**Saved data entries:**

◇ ◇ ◇

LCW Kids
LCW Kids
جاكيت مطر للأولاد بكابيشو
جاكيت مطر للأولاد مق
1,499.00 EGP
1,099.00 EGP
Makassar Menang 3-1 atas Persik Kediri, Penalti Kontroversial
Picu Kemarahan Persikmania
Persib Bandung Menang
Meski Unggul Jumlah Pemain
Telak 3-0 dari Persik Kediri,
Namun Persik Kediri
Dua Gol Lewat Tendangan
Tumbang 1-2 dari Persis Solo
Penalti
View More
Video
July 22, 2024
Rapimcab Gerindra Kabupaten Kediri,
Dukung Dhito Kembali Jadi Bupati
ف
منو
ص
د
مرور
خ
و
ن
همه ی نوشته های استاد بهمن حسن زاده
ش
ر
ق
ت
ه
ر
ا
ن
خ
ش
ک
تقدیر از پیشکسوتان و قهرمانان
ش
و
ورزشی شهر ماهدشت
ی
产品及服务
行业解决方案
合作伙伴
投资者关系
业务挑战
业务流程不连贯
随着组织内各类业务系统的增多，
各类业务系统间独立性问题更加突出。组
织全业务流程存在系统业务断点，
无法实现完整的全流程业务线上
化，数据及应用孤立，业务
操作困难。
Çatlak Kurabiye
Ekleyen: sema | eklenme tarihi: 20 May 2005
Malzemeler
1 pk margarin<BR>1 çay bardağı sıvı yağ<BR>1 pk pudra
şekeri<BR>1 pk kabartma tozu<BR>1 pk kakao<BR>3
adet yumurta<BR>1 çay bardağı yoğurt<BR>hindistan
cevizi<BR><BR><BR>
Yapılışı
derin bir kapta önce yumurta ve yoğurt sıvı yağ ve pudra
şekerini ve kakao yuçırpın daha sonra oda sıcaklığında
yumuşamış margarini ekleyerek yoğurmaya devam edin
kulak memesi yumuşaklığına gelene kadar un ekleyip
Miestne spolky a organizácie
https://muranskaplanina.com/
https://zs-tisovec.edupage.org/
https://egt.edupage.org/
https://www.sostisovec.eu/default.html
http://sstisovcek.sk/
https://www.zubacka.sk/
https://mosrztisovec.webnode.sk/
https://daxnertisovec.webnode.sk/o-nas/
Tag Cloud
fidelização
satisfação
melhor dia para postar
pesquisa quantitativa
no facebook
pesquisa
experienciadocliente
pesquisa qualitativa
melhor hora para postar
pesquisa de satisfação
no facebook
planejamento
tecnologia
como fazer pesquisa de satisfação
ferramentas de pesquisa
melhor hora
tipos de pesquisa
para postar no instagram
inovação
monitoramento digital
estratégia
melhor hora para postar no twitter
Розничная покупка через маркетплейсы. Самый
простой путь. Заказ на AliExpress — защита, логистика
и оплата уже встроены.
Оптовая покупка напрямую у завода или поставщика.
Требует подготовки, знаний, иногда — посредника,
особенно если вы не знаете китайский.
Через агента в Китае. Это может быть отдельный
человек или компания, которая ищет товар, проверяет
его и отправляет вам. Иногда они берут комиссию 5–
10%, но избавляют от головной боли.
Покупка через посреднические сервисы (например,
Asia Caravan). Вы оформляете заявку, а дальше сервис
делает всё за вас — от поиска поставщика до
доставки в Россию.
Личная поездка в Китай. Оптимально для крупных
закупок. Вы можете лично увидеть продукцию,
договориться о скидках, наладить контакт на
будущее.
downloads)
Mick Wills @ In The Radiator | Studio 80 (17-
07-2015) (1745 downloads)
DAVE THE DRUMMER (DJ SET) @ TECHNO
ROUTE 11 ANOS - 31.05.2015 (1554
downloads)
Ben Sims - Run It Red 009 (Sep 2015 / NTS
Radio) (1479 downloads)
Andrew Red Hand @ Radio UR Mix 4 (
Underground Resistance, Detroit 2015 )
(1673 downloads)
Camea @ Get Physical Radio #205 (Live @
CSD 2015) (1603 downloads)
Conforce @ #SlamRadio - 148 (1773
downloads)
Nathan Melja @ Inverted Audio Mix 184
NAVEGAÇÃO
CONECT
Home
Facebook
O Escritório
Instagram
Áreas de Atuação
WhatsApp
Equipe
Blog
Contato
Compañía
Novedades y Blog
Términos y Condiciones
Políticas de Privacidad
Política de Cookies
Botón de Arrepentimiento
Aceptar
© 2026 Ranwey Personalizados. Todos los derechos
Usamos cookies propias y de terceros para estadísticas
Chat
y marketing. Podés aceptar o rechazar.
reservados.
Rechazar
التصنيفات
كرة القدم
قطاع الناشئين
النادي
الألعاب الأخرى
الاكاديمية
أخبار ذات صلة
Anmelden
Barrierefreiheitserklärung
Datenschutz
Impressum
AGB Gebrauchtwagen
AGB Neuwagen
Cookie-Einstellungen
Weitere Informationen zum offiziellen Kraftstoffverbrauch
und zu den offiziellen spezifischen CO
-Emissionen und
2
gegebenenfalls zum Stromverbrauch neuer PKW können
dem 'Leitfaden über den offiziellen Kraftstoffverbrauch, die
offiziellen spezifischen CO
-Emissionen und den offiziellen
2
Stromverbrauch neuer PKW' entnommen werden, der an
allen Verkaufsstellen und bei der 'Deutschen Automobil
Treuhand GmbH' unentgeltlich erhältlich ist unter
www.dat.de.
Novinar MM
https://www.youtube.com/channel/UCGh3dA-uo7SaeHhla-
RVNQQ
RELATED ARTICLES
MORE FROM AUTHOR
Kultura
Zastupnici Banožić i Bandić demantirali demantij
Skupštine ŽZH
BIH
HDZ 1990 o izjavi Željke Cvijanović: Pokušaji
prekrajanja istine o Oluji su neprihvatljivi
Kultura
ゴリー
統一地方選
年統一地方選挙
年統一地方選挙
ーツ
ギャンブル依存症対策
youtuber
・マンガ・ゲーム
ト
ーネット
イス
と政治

◇ ◇ ◇

Update the records above so that "Persik Kediri" becomes "Persik" wherever it occurs, and leave everything else unchanged.

LCW Kids
LCW Kids
جاكيت مطر للأولاد بكابيشو
جاكيت مطر للأولاد مق
1,499.00 EGP
1,099.00 EGP
Makassar Menang 3-1 atas Persik, Penalti Kontroversial
Picu Kemarahan Persikmania
Persib Bandung Menang
Meski Unggul Jumlah Pemain
Telak 3-0 dari Persik,
Namun Persik
Dua Gol Lewat Tendangan
Tumbang 1-2 dari Persis Solo
Penalti
View More
Video
July 22, 2024
Rapimcab Gerindra Kabupaten Kediri,
Dukung Dhito Kembali Jadi Bupati
ف
منو
ص
د
مرور
خ
و
ن
همه ی نوشته های استاد بهمن حسن زاده
ش
ر
ق
ت
ه
ر
ا
ن
خ
ش
ک
تقدیر از پیشکسوتان و قهرمانان
ش
و
ورزشی شهر ماهدشت
ی
产品及服务
行业解决方案
合作伙伴
投资者关系
业务挑战
业务流程不连贯
随着组织内各类业务系统的增多，
各类业务系统间独立性问题更加突出。组
织全业务流程存在系统业务断点，
无法实现完整的全流程业务线上
化，数据及应用孤立，业务
操作困难。
Çatlak Kurabiye
Ekleyen: sema | eklenme tarihi: 20 May 2005
Malzemeler
1 pk margarin<BR>1 çay bardağı sıvı yağ<BR>1 pk pudra
şekeri<BR>1 pk kabartma tozu<BR>1 pk kakao<BR>3
adet yumurta<BR>1 çay bardağı yoğurt<BR>hindistan
cevizi<BR><BR><BR>
Yapılışı
derin bir kapta önce yumurta ve yoğurt sıvı yağ ve pudra
şekerini ve kakao yuçırpın daha sonra oda sıcaklığında
yumuşamış margarini ekleyerek yoğurmaya devam edin
kulak memesi yumuşaklığına gelene kadar un ekleyip
Miestne spolky a organizácie
https://muranskaplanina.com/
https://zs-tisovec.edupage.org/
https://egt.edupage.org/
https://www.sostisovec.eu/default.html
http://sstisovcek.sk/
https://www.zubacka.sk/
https://mosrztisovec.webnode.sk/
https://daxnertisovec.webnode.sk/o-nas/
Tag Cloud
fidelização
satisfação
melhor dia para postar
pesquisa quantitativa
no facebook
pesquisa
experienciadocliente
pesquisa qualitativa
melhor hora para postar
pesquisa de satisfação
no facebook
planejamento
tecnologia
como fazer pesquisa de satisfação
ferramentas de pesquisa
melhor hora
tipos de pesquisa
para postar no instagram
inovação
monitoramento digital
estratégia
melhor hora para postar no twitter
Розничная покупка через маркетплейсы. Самый
простой путь. Заказ на AliExpress — защита, логистика
и оплата уже встроены.
Оптовая покупка напрямую у завода или поставщика.
Требует подготовки, знаний, иногда — посредника,
особенно если вы не знаете китайский.
Через агента в Китае. Это может быть отдельный
человек или компания, которая ищет товар, проверяет
его и отправляет вам. Иногда они берут комиссию 5–
10%, но избавляют от головной боли.
Покупка через посреднические сервисы (например,
Asia Caravan). Вы оформляете заявку, а дальше сервис
делает всё за вас — от поиска поставщика до
доставки в Россию.
Личная поездка в Китай. Оптимально для крупных
закупок. Вы можете лично увидеть продукцию,
договориться о скидках, наладить контакт на
будущее.
downloads)
Mick Wills @ In The Radiator | Studio 80 (17-
07-2015) (1745 downloads)
DAVE THE DRUMMER (DJ SET) @ TECHNO
ROUTE 11 ANOS - 31.05.2015 (1554
downloads)
Ben Sims - Run It Red 009 (Sep 2015 / NTS
Radio) (1479 downloads)
Andrew Red Hand @ Radio UR Mix 4 (
Underground Resistance, Detroit 2015 )
(1673 downloads)
Camea @ Get Physical Radio #205 (Live @
CSD 2015) (1603 downloads)
Conforce @ #SlamRadio - 148 (1773
downloads)
Nathan Melja @ Inverted Audio Mix 184
NAVEGAÇÃO
CONECT
Home
Facebook
O Escritório
Instagram
Áreas de Atuação
WhatsApp
Equipe
Blog
Contato
Compañía
Novedades y Blog
Términos y Condiciones
Políticas de Privacidad
Política de Cookies
Botón de Arrepentimiento
Aceptar
© 2026 Ranwey Personalizados. Todos los derechos
Usamos cookies propias y de terceros para estadísticas
Chat
y marketing. Podés aceptar o rechazar.
reservados.
Rechazar
التصنيفات
كرة القدم
قطاع الناشئين
النادي
الألعاب الأخرى
الاكاديمية
أخبار ذات صلة
Anmelden
Barrierefreiheitserklärung
Datenschutz
Impressum
AGB Gebrauchtwagen
AGB Neuwagen
Cookie-Einstellungen
Weitere Informationen zum offiziellen Kraftstoffverbrauch
und zu den offiziellen spezifischen CO
-Emissionen und
2
gegebenenfalls zum Stromverbrauch neuer PKW können
dem 'Leitfaden über den offiziellen Kraftstoffverbrauch, die
offiziellen spezifischen CO
-Emissionen und den offiziellen
2
Stromverbrauch neuer PKW' entnommen werden, der an
allen Verkaufsstellen und bei der 'Deutschen Automobil
Treuhand GmbH' unentgeltlich erhältlich ist unter
www.dat.de.
Novinar MM
https://www.youtube.com/channel/UCGh3dA-uo7SaeHhla-
RVNQQ
RELATED ARTICLES
MORE FROM AUTHOR
Kultura
Zastupnici Banožić i Bandić demantirali demantij
Skupštine ŽZH
BIH
HDZ 1990 o izjavi Željke Cvijanović: Pokušaji
prekrajanja istine o Oluji su neprihvatljivi
Kultura
ゴリー
統一地方選
年統一地方選挙
年統一地方選挙
ーツ
ギャンブル依存症対策
youtuber
・マンガ・ゲーム
ト
ーネット
イス
と政治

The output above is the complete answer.